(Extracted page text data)
========================
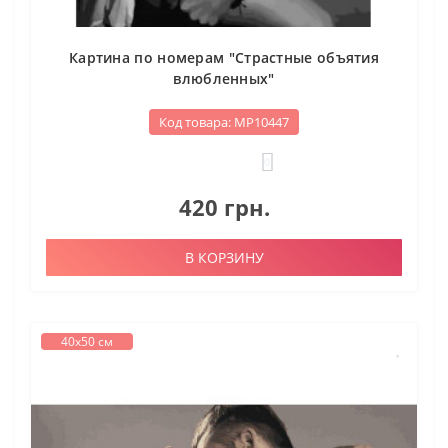
Картина по номерам "Страстные объятия
влюбленных"
Код товара: МР10447
0
420 грн.
В КОРЗИНУ
40х50 см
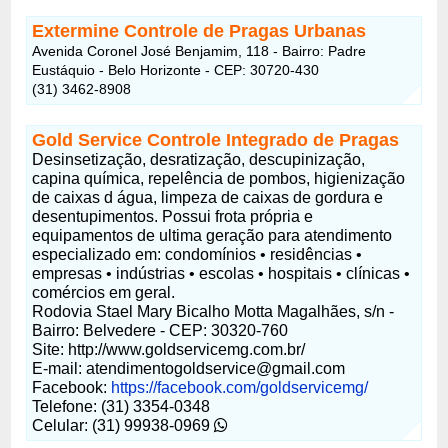
Extermine Controle de Pragas Urbanas
Avenida Coronel José Benjamim, 118 - Bairro: Padre
Eustáquio - Belo Horizonte - CEP: 30720-430
(31) 3462-8908
Gold Service Controle Integrado de Pragas
Desinsetização, desratização, descupinização,
capina química, repelência de pombos, higienização
de caixas d água, limpeza de caixas de gordura e
desentupimentos. Possui frota própria e
equipamentos de ultima geração para atendimento
especializado em: condomínios • residências •
empresas • indústrias • escolas • hospitais • clínicas •
comércios em geral.
Rodovia Stael Mary Bicalho Motta Magalhães, s/n -
Bairro: Belvedere - CEP: 30320-760
Site: http://www.goldservicemg.com.br/
E-mail:
atendimentogoldservice@gmail.com
Facebook:
https://facebook.com/goldservicemg/
Telefone: (31) 3354-0348
Celular: (31) 99938-0969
========================
Each line above that contains the word "Controle" should be copied.

YOUR RESPONSE
Extermine Controle de Pragas Urbanas
Gold Service Controle Integrado de Pragas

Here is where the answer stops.